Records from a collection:
╔══

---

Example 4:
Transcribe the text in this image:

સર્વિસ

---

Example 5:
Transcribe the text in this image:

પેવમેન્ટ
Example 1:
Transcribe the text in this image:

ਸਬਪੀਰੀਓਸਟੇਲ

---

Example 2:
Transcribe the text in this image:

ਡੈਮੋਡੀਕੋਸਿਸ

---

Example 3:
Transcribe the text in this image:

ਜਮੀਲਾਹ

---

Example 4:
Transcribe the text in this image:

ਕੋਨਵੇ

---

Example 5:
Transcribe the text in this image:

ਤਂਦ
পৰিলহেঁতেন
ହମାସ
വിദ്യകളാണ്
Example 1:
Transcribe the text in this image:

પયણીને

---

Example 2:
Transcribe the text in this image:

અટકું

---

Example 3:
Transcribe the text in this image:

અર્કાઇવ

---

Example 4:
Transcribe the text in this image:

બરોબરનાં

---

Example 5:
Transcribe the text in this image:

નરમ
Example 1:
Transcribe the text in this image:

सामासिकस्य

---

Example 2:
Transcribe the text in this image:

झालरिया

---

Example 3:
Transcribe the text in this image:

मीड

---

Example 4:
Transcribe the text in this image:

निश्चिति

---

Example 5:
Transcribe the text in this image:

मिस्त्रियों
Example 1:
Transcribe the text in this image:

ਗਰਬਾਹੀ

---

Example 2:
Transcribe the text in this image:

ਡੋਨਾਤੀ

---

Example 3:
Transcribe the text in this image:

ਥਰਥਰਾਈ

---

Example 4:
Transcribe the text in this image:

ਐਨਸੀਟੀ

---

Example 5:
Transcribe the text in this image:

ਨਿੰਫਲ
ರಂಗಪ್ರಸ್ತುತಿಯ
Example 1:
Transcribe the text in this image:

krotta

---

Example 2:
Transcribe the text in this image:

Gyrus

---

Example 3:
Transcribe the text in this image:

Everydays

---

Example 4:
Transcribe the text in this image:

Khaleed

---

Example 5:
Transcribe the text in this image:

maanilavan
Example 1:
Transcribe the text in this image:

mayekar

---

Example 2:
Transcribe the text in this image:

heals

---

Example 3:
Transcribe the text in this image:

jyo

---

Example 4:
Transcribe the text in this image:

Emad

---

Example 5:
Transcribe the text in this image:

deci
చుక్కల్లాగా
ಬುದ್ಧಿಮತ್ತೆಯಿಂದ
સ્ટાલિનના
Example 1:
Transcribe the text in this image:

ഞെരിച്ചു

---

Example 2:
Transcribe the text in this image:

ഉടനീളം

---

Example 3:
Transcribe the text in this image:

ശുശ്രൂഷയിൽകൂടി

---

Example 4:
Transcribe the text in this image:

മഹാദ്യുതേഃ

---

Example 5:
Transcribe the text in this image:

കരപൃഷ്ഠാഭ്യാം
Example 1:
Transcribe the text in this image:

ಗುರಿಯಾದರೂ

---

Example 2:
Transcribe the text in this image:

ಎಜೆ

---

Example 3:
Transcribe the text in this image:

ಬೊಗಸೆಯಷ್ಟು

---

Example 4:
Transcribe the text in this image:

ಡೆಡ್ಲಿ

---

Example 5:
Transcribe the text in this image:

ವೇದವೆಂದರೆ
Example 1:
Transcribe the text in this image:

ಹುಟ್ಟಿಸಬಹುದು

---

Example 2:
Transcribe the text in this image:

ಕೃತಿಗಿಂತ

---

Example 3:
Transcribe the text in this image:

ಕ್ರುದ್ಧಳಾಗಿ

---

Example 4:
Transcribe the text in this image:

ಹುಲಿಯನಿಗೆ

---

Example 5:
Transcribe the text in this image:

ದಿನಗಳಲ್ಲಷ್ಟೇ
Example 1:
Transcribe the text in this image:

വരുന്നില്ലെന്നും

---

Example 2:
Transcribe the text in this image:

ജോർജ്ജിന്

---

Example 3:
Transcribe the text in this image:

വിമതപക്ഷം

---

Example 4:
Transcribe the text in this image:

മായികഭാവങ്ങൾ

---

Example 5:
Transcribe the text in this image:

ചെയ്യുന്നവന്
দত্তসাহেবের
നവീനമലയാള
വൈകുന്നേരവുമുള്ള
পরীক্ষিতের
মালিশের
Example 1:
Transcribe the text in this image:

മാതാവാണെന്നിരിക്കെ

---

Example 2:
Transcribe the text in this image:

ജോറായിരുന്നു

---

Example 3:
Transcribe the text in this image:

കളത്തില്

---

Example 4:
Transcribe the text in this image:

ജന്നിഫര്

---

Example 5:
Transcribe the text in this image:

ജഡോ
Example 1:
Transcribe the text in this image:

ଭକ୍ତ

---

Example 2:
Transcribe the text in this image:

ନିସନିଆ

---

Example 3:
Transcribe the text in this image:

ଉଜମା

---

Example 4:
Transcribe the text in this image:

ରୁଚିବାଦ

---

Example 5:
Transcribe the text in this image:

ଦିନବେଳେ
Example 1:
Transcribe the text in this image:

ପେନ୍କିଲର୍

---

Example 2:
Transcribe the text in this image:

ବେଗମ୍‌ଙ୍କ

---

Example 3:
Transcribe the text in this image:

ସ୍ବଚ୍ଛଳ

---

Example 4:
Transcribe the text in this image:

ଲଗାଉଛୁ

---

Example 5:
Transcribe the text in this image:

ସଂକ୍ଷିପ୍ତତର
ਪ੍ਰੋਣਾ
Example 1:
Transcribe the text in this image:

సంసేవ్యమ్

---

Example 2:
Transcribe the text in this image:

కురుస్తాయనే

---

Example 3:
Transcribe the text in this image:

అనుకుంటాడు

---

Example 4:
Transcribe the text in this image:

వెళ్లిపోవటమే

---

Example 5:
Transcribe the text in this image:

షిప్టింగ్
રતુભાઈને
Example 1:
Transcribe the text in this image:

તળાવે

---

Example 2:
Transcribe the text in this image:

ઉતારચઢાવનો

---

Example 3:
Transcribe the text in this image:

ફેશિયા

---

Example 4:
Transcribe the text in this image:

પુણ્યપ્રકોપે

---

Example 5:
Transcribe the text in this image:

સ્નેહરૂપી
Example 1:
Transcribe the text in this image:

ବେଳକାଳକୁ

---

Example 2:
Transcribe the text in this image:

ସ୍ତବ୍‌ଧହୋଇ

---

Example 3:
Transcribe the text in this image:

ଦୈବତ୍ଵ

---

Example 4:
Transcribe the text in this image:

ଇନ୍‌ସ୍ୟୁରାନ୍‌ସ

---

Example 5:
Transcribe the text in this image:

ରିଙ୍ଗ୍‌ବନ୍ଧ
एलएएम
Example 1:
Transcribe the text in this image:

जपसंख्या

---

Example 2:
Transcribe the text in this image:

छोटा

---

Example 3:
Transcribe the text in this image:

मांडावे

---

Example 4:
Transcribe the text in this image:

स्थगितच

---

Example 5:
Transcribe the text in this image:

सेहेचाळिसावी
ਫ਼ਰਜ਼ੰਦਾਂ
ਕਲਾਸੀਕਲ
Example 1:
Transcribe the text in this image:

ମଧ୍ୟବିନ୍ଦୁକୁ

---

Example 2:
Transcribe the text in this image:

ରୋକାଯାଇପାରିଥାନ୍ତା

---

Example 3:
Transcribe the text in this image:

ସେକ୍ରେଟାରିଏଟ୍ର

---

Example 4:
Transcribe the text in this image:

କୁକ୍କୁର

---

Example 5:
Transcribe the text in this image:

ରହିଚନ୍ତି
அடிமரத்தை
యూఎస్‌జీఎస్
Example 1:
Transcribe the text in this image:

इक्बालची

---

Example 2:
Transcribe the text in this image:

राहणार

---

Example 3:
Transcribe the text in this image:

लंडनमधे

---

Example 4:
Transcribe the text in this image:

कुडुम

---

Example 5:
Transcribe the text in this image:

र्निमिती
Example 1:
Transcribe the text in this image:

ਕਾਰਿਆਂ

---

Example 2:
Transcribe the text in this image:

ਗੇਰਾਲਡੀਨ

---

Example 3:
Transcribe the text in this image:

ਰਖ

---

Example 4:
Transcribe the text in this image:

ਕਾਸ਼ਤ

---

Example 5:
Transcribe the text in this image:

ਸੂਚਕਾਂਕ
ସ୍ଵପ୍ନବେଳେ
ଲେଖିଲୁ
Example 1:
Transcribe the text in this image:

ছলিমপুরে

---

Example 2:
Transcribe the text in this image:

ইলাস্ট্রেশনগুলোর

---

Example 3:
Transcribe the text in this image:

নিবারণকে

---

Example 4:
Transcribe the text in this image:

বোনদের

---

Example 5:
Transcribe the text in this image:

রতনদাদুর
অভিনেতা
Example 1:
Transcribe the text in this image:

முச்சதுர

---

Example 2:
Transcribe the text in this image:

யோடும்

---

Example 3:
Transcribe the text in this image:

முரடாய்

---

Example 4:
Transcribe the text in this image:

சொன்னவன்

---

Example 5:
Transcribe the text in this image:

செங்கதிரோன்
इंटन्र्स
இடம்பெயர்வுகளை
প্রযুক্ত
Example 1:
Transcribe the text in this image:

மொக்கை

╚══

#### The problem
Rewrite the records from their first line through the line containing "ਡੈਮੋਡੀਕੋਸਿਸ", changing every "Transcribe" to "Copy" and leaving all else the same.

#### Exercise response
---

Example 4:
Copy the text in this image:

સર્વિસ

---

Example 5:
Copy the text in this image:

પેવમેન્ટ
Example 1:
Copy the text in this image:

ਸਬਪੀਰੀਓਸਟੇਲ

---

Example 2:
Copy the text in this image:

ਡੈਮੋਡੀਕੋਸਿਸ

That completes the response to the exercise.